Stringin’ the lights
BODY .secrets from the paint booth
One of my favorite things about December is all the lights. For me, even more than pies and presents, it’s the decorated houses that make my holiday. Since this is the December issue, and you’ve no doubt already sent your letter off to the big red guy, I thought we’d string the lights together on an RC car.
One of the hottest setups for body illumination comes from the gang at RC Neon. Their gallium-nitride LED lighting systems are so bright that they’re visible in daylight and throw off plenty of light for nighttime running, as well; best of all, the systems are prewired, so there are no connections to mess up. All you need to do is to choose how you’re going to install them; let’s look at a few ways to get the job done.
DRILL AND FILL
This is the fastest way to add lights to a body, and it doesn’t involve a whole lot of effort. I used this method on my lowrider T-Maxx project; it’s great if your body doesn’t have premolded headlamp buckets. All you have to do is make a hole in the body wherever you want to insert the bulb. Make certain the bulb fits snugly and then dab some adhesive on its back end to hold it firmly in place. I prefer Shoe Goo because it remains somewhat pliable after it has dried. The only downside to this “drill and fill” method is that the bulbs protrude from the body and are noticeable when the lights are off.
If you’re feeling creative, it isn’t difficult to add a set of authentic-looking headlight buckets to your RC body. The blister packs that pills come in are close to the correct size for 1/10-scale cars, and they’re available in both round and oblong shapes. Once you’ve trimmed the plastic to fit your body’s contours, drill the holes for the bulbs as we did up top, and you’ll be all set. A simple reflective coat of silver is all you need to complete the overall look.
If you want to add lights to a special body, “close” just isn’t good enough. If you have the time, it isn’t difficult to make your own authentic headlight buckets. Protoform’s new GT-40 is an ideal body on which to demonstrate this technique because the full-size version of this classic Ford had deep buckets in the front that were a huge part of its appeal.
To get an accurate impression of the car’s front end, I use some self-hardening modeler’s clay and force it into the body’s contours. Set the body in the sun; the clay will harden in a few hours.
The outline of the headlamp leaves a nice indentation in the clay. To make it easier to follow the outline in the next step, color the line with a body marker.
Now it’s time to create the bucket in the hardened clay. I usually apply the headlight decals to the body so I have a reference for the bucket’s size and shape.

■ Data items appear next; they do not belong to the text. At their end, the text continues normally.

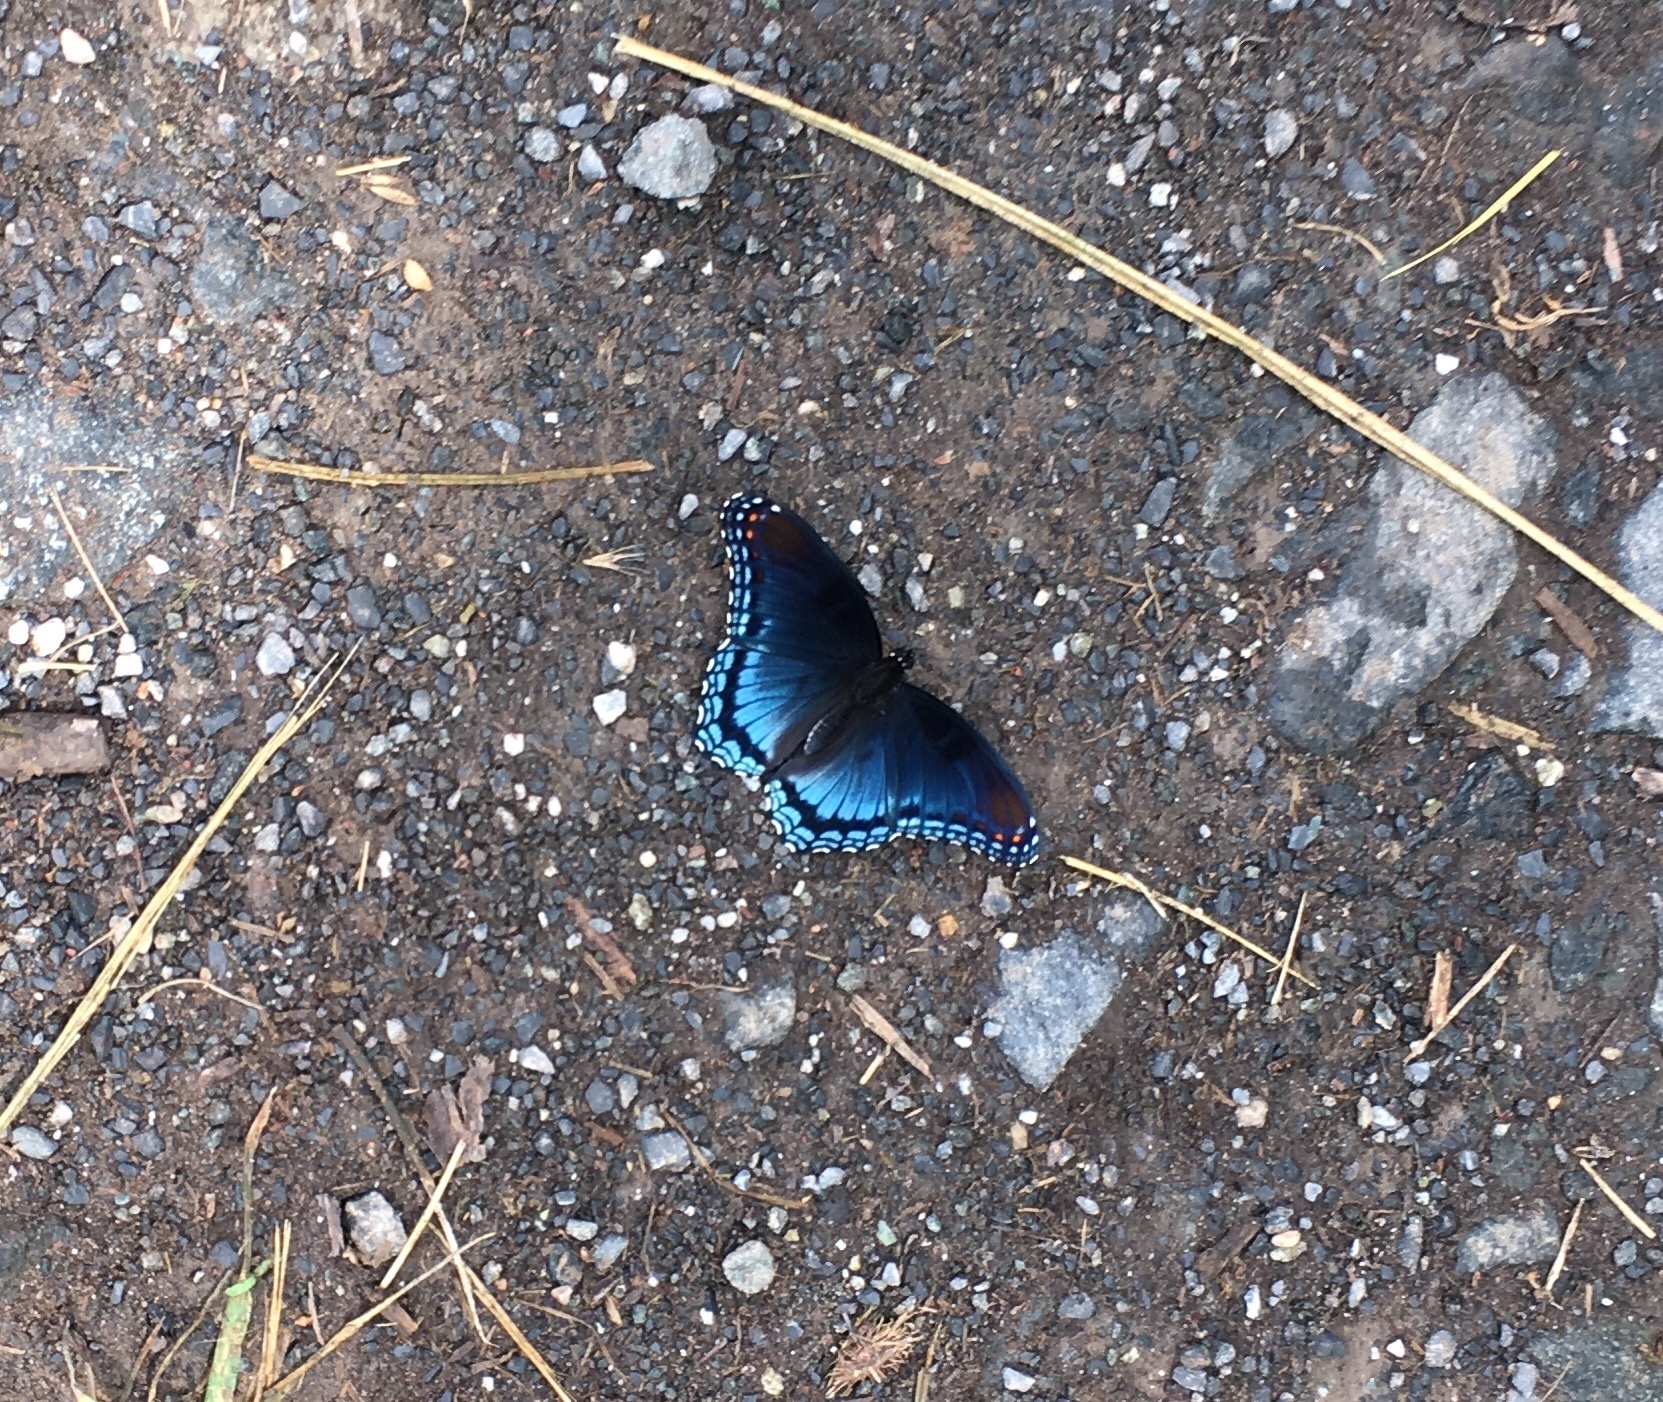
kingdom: Animalia
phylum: Arthropoda
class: Insecta
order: Lepidoptera
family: Nymphalidae
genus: Limenitis
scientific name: Limenitis astyanax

A Dremel tool and a grinding bit make short work of this procedure, but remember to wear a dust mask and eye protection during this stage.
Take some scrap body material and place it over the clay; wheel cutouts are the ideal size for this. Use a heat gun to gently warm the scrap plastic until it begins to fold into the clay impression. With the handle of a large paintbrush, work the plastic into the correct shape. If you have access to a vacuum-former, it is excellent for tasks such as this. I have one from Cross Hobby Tools, and it’s an inexpensive way to achieve professional results. When you’re satisfied with the shape of the plastic, drill the necessary holes to accommodate the RC Neon LEDs.
Trim the bucket to fit the body, and leave a small, flat portion to provide some glue surface. If you so desire, apply a back coating to the bucket– silver for reflectivity or black for style-or spray them the same color as you’re going to use for the body.
Remove the center portion of the headlight decal so that all that remains is the outer border. Mask the inside of the body to create the window section of the headlamp.
Go ahead and paint the body as you normally would; I chose the traditional Gulf-style race scheme to go along with the whole race theme.
Remove the masking around the headlamps and, if you wish, apply some thinned black paint for a tinted lens effect. Use the paint sparingly because the “window” will darken quickly and reduce the intensity of the lights. Once the paint has fully dried, apply adhesive to the lip of the headlamp bucket, and tape the buckets into place until the glue has set.
Remove the tape and insert the LEDs into their respective holes. Run the wires so they will not interfere with the car’s operation in any way. I prefer to run electrical tape over the top of the wires for added security. If any of the leads are too short, splice in additional wire to prevent them from pulling away from the body and possibly marring the paint. After the wires have been routed, I use hook-and-loop fastener to attach the battery and “black box” to the inside of the roof.
Whether you stick the LEDs through your existing body or create your own receptacles, lights add function and good looks to any RC vehicle. They aren’t expensive or difficult to install, and they provide that truly finishing touch to your model. You’ll find that your efforts are well worth the investment.